***** Records for the task *****

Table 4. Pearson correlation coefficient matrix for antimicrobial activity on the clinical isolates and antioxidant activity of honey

*****
***** Records for the task *****

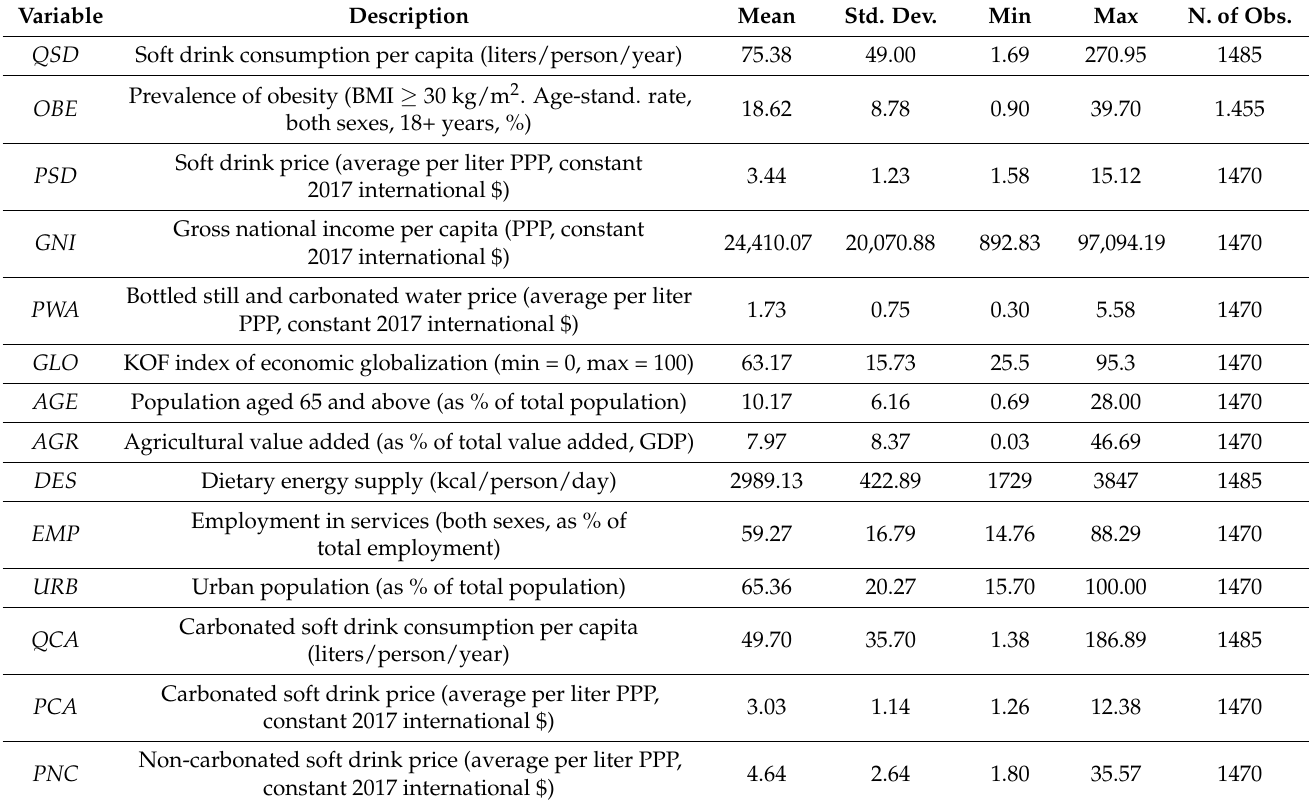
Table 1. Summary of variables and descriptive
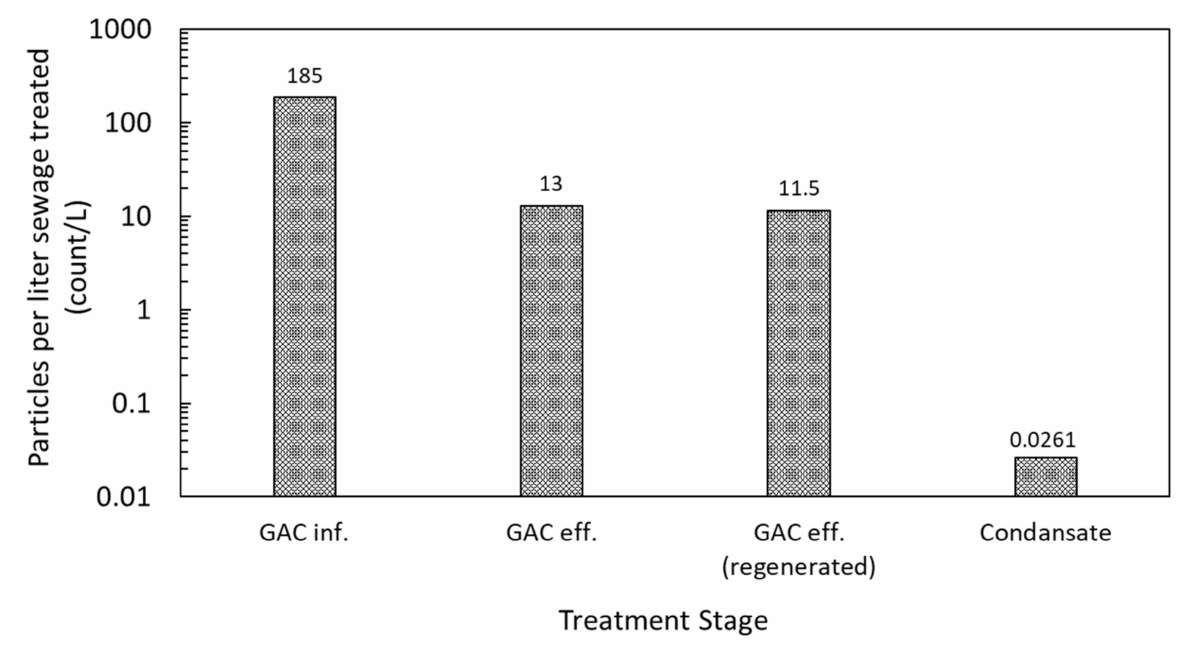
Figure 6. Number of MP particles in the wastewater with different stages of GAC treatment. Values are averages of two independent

*****

#### [Exercise instructions]
If a line in the records above contains "Table", copy that line.

#### [Exercise result]
Table 4. Pearson correlation coefficient matrix for antimicrobial activity on the clinical isolates and antioxidant activity of honey
Table 1. Summary of variables and descriptive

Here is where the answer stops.